There is, however, a glimmer of hope: April Fools’ Day! Maybe this colder weather is just a lighthearted prank from our loving Mother. After all, if she can figure out the Internet, it isn’t hard to believe she could pull an April Fools’ prank. Unlike our friends, however, she isn’t just looking for a laugh at our expense; there’s a moral to her trick.

She wants us to leave the weather-talk to the “professionals” – those poor guys and gals who would probably be better off pleading “April Fools!” when their forecasts finally meet their enigmatic cousin, Actuality, lest they look like fools themselves when their “hot-and-sunny day” turns out to be a torrential downpour of suck.

But really, Mother has a point. Talking about the weather epitomizes the lifeless banality of small talk – the most trivial, surface-level interactions among people. It’s as mundane as, well, watching the weather channel, and it draws us back into the very stale apathy and dreariness from which uncharacteristically warm weather swoops in to rescue us. We need to realize that nice weather isn’t owed to us.

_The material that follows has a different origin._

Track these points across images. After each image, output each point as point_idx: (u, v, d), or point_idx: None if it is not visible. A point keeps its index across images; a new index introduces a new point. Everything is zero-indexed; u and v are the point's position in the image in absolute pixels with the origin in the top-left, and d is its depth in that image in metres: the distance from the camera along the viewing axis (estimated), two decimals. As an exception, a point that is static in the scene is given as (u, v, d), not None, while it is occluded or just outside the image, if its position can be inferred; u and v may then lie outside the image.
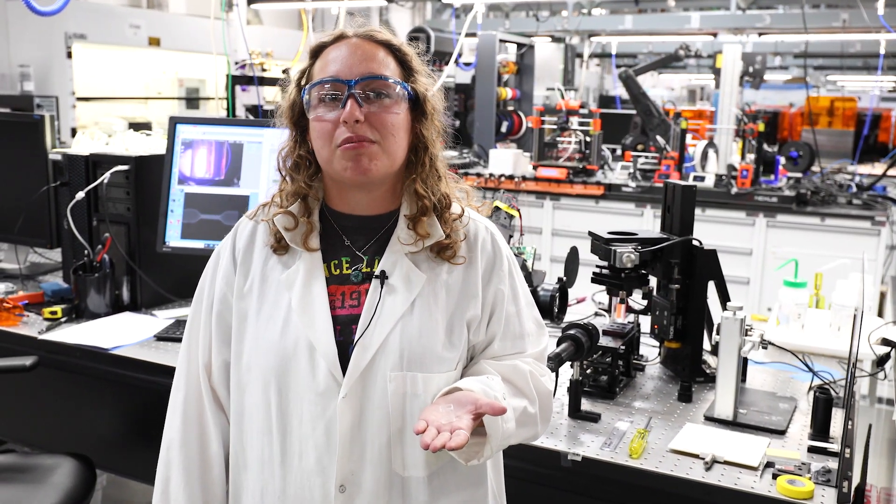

Like a high school lunch line, you get whatever’s being served. If you don’t like it, at least you can play in it.

So there’s no use complaining. Laugh at your misfortunes. Relish your disgust of relish. Assuming you survived your friend’s April Fools’ Day pranks, there will come a day when you’re lucky enough to be dished up a succulent gourmet platter, a glorious sun-drenched day. Make sure you bask in it. Soak it all up. Make Mama proud.